# WRITTEN PROBLEM 1
Set down word for word the passage of the article on the helicopter crash in Romania, starting at "Lt. Col. Daniel Shipenbauer43, Kidron" and ending at "in Bat Yam.".
# WRITTEN PROBLEM 2
According to the article on the helicopter crash in Romania, which squadron did Lt. Col. Daniel Shipenbauer command before his senior staff appointment?
# WRITTEN PROBLEM 3
Continue the article on the helicopter crash in Romania, picking up after its final sentence.

# SOURCE DOCUMENT

━━━━━━━━━━

Families of Israeli airmen killed in Romania crash struggle with tragic news
Rescue crews located the bodies of six Israeli airmen and one Romanian officer at the site of Monday's crash of an Israeli military helicopter in central Romania.
At the Goldman home in Modi'in, relatives were trying to come to terms with the news that the father of the family was on board the Israel Air Force helicopter that crashed in Romania on Monday, carrying six Israelis and a Romanian officer.
Lt. Col. Daniel Shipenbauer43, Kidron
Lt. Col. Daniel Shipenbauer, 43, was the commander of the 114th Squadron of CH-53 helicopters before being appointed to a senior staff position. He came to Israel in 1973 from Uruguay with his parents and three brothers. They lived in Bat Yam.

━━━━━━━━━━

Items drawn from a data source
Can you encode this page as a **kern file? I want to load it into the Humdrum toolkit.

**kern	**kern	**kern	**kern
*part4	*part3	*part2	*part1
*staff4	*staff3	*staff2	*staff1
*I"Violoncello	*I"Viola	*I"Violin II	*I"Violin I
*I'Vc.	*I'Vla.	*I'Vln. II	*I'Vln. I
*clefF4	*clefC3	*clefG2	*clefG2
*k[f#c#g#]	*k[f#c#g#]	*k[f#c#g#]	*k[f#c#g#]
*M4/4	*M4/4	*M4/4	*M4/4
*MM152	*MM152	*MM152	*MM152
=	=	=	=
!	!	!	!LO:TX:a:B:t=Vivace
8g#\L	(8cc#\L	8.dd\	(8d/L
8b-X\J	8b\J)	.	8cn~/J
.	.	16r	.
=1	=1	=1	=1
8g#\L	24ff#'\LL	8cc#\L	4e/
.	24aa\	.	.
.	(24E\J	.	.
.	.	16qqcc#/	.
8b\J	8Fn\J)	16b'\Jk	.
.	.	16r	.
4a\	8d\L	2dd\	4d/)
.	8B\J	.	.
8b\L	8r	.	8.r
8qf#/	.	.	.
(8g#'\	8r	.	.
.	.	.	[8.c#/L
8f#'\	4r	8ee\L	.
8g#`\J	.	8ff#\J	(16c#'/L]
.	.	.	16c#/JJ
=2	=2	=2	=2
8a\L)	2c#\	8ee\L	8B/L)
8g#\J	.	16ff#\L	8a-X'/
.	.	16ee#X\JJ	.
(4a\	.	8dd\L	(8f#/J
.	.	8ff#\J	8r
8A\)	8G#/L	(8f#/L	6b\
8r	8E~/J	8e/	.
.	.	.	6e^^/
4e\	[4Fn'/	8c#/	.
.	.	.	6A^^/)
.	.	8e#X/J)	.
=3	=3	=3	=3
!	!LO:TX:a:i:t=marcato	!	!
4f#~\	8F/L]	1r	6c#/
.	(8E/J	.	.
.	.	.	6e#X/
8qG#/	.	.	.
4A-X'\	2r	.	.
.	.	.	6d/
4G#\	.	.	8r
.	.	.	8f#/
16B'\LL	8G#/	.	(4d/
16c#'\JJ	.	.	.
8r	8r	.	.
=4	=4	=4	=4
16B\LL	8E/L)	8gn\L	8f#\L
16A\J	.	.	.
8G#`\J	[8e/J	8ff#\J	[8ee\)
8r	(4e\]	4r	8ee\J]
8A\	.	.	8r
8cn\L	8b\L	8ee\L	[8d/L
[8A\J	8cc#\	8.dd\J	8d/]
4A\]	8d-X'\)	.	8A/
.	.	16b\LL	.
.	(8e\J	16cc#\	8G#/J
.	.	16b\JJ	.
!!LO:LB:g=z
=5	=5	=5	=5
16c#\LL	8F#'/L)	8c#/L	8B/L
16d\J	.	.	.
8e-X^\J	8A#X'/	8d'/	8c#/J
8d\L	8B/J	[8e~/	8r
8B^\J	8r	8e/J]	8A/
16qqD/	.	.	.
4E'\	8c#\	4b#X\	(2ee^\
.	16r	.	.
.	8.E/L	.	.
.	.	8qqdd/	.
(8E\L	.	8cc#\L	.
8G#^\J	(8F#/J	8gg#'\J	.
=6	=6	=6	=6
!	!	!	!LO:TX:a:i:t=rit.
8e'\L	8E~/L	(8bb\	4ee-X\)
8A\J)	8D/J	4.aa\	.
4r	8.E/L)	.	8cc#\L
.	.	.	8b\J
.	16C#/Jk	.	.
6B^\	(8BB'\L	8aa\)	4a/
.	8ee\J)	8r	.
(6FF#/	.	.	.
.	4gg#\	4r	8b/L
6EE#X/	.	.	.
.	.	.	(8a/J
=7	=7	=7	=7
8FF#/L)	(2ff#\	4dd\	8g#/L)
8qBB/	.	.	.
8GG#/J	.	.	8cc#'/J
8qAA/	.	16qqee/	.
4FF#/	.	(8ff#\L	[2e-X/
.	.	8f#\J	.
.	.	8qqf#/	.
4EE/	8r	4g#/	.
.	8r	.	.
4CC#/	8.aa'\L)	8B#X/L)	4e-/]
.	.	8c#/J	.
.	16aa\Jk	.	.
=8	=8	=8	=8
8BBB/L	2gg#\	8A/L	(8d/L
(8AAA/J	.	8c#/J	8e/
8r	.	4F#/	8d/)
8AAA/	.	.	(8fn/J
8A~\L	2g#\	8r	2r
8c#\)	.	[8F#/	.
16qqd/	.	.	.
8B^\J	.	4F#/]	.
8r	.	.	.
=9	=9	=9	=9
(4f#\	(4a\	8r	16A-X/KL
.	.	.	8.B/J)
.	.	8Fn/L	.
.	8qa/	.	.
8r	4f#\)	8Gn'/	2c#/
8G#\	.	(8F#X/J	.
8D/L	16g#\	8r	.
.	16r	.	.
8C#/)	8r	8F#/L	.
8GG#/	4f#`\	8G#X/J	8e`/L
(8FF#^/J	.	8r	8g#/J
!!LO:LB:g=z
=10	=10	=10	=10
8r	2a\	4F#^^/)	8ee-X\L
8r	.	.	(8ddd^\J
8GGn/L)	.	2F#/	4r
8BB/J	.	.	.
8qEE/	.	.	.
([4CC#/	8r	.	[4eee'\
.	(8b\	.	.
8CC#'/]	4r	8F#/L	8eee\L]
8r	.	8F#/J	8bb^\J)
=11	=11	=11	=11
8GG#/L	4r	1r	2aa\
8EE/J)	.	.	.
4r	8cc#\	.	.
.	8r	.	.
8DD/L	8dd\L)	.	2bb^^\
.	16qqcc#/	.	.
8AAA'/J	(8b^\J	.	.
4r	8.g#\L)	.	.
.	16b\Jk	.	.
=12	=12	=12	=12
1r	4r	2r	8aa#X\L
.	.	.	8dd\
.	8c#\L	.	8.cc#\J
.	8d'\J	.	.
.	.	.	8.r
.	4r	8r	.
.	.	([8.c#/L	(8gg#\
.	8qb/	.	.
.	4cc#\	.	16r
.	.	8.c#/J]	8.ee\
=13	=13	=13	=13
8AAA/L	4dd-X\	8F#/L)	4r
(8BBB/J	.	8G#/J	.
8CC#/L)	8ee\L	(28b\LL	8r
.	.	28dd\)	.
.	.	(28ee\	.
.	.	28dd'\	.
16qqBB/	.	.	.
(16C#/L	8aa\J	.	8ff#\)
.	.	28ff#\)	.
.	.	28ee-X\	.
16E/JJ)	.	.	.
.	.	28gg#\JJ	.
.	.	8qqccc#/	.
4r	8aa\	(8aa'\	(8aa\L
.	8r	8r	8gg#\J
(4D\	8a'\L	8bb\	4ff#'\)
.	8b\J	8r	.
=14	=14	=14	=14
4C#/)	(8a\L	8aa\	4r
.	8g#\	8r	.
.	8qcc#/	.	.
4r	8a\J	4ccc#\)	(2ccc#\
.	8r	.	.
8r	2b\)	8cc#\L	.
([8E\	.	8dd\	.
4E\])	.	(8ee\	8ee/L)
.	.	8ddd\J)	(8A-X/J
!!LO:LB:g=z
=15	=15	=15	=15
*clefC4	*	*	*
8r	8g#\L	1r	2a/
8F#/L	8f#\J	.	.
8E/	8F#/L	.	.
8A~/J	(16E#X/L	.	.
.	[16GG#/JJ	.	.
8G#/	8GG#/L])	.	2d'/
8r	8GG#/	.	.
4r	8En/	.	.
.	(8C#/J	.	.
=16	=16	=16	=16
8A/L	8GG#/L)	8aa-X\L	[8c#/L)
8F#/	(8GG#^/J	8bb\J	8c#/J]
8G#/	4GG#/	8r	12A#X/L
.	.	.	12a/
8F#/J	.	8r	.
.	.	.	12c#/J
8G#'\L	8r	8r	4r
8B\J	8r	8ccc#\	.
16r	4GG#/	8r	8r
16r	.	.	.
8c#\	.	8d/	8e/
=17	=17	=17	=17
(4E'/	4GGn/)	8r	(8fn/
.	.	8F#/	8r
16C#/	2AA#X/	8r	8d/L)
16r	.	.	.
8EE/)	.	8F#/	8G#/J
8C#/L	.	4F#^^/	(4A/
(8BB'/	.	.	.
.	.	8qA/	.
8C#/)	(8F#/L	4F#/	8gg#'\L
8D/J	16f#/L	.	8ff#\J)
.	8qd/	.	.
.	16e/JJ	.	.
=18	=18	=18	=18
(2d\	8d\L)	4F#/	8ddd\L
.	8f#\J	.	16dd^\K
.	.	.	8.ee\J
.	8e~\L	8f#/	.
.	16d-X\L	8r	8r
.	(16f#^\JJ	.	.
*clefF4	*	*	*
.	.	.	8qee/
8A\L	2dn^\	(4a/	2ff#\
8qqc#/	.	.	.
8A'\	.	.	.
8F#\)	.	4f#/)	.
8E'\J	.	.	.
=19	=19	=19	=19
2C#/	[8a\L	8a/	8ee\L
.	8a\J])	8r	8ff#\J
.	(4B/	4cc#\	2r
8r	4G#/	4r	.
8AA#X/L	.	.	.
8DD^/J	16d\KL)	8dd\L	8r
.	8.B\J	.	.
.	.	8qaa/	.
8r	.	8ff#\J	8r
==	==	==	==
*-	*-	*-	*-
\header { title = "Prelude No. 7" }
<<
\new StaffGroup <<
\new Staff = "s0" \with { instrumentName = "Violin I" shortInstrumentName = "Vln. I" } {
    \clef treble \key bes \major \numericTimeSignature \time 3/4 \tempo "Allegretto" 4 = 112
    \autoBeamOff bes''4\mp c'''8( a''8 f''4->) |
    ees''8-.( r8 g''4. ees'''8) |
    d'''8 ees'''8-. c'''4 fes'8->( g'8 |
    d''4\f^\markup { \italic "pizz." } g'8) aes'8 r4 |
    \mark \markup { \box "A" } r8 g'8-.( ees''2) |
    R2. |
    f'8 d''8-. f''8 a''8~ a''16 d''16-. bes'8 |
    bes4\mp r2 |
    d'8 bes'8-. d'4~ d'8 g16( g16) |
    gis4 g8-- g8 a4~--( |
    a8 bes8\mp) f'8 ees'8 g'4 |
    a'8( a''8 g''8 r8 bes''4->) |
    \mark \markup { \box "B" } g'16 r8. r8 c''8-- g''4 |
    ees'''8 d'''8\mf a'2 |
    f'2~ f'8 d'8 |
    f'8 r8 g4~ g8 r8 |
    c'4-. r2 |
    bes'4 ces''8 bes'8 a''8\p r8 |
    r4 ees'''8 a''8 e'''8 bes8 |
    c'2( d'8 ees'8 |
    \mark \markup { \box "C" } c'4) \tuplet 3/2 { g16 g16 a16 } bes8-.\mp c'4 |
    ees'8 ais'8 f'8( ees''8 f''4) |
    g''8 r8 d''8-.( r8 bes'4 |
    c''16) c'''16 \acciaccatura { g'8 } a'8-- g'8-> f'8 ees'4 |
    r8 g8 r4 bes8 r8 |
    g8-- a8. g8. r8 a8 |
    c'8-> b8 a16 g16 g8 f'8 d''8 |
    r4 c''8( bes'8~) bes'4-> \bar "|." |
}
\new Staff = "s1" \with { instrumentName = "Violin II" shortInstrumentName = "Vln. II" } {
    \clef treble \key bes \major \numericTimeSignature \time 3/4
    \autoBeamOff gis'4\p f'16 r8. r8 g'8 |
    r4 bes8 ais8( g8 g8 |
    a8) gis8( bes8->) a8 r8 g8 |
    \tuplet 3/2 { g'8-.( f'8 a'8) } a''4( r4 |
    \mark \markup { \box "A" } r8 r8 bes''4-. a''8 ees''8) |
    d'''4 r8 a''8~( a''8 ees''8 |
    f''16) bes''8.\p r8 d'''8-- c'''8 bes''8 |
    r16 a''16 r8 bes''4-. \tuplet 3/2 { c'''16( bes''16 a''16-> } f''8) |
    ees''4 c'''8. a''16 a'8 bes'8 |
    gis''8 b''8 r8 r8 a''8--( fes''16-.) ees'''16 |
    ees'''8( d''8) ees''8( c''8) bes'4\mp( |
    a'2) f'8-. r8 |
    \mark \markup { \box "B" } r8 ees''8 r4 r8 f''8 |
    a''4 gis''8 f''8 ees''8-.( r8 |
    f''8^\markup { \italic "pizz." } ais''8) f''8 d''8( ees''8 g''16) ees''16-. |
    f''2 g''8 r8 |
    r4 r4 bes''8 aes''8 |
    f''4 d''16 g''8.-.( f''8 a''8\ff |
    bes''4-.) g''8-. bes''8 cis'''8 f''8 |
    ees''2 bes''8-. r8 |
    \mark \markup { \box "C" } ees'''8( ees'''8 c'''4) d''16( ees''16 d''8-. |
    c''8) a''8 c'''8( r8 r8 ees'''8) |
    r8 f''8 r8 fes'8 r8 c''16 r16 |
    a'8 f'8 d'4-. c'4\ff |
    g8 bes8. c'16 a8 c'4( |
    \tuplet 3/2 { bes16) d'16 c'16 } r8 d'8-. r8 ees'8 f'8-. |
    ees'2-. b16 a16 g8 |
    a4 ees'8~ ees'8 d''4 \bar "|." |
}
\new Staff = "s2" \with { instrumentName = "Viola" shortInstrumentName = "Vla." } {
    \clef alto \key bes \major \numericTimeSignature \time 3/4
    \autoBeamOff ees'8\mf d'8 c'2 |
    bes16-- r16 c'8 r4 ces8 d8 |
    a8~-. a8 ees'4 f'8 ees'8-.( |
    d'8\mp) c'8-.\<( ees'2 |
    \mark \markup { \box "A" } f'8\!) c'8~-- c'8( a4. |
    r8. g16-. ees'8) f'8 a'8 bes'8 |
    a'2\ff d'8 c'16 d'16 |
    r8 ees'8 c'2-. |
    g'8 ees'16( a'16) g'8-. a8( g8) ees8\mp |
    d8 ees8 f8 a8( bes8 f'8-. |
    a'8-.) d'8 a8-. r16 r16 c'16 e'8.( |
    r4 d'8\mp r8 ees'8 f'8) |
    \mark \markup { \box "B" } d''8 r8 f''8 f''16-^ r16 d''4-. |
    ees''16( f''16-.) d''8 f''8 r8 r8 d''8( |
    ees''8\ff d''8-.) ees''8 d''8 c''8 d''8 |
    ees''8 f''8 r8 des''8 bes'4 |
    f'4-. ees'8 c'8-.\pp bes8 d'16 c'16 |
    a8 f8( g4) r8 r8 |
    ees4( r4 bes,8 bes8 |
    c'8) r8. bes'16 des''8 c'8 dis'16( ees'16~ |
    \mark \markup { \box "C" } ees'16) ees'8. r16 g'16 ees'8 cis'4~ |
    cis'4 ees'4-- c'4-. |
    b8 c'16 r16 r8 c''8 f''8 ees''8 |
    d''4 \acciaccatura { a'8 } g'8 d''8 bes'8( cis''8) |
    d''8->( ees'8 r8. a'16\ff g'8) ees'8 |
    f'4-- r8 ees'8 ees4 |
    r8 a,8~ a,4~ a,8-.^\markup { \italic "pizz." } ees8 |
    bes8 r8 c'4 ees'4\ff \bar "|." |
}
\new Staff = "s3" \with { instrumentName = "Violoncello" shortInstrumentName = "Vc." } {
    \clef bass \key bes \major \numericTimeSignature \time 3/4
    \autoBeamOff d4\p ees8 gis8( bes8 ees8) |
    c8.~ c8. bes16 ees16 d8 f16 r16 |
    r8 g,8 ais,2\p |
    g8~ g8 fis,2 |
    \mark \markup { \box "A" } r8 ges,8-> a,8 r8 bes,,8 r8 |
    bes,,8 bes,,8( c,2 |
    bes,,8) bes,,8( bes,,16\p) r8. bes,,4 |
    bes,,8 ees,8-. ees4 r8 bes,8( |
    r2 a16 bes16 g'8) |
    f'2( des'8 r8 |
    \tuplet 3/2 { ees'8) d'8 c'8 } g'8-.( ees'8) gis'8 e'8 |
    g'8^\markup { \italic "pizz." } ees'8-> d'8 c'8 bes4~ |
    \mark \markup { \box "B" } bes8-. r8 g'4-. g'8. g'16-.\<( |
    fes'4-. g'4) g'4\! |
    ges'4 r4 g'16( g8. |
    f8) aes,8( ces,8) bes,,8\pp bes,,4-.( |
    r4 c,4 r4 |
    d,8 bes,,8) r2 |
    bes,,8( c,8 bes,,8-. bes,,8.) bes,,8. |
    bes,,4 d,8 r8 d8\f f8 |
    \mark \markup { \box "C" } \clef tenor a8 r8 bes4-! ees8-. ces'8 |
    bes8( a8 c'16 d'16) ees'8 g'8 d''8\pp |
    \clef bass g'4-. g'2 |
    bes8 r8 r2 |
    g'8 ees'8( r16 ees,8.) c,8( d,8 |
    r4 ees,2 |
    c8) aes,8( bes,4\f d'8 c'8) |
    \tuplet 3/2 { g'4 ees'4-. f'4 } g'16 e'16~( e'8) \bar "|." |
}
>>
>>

━━━━━━━━━━

# REPLY 1
Lt. Col. Daniel Shipenbauer43, Kidron
Lt. Col. Daniel Shipenbauer, 43, was the commander of the 114th Squadron of CH-53 helicopters before being appointed to a senior staff position. He came to Israel in 1973 from Uruguay with his parents and three brothers. They lived in Bat Yam.

# REPLY 2
He commanded the 114th Squadron of CH-53 helicopters.

# REPLY 3
Shipenbauer met his wife Yael, also from Uruguay, when he was 17. He studied mechanical engineering at Tel Aviv University during his service, finishing with distinction. Only last week he and his family moved to a new home in Moshav Kidron, near Tel Nof Air Force Base.
The family was scheduled to celebrate the housewarming after he returned from Romania this week.
Shipenbauer leaves behind three sons: Amit, 16, Ro'i, 13, and Yonatan, 8. "He had hobbies, but flying helicopters was his entire life," said his brother-in-law, Yaron Ozer. "He never would have forgone that flight. This was not the first time he flew such distances. He was a veteran pilot who for 20 years trained pilots."
Lt. Col. (res. ) Avner Goldman 48, Modi'in
Lt. Col. (res. ) Avner Goldman celebrated his 48th birthday last week. Goldman, from Modi'in, retired from the regular army two and a half years ago. His wife Orit said yesterday his last post in the military was as a commander in the air force's computer unit. He leaves behind four children: Eran, 22, who is in the IDF academic reserve and will soon join the air force; Amir, 18, who has returned to Israel from a vacation after finishing high school; Eitan, 16; and Tamar, 13.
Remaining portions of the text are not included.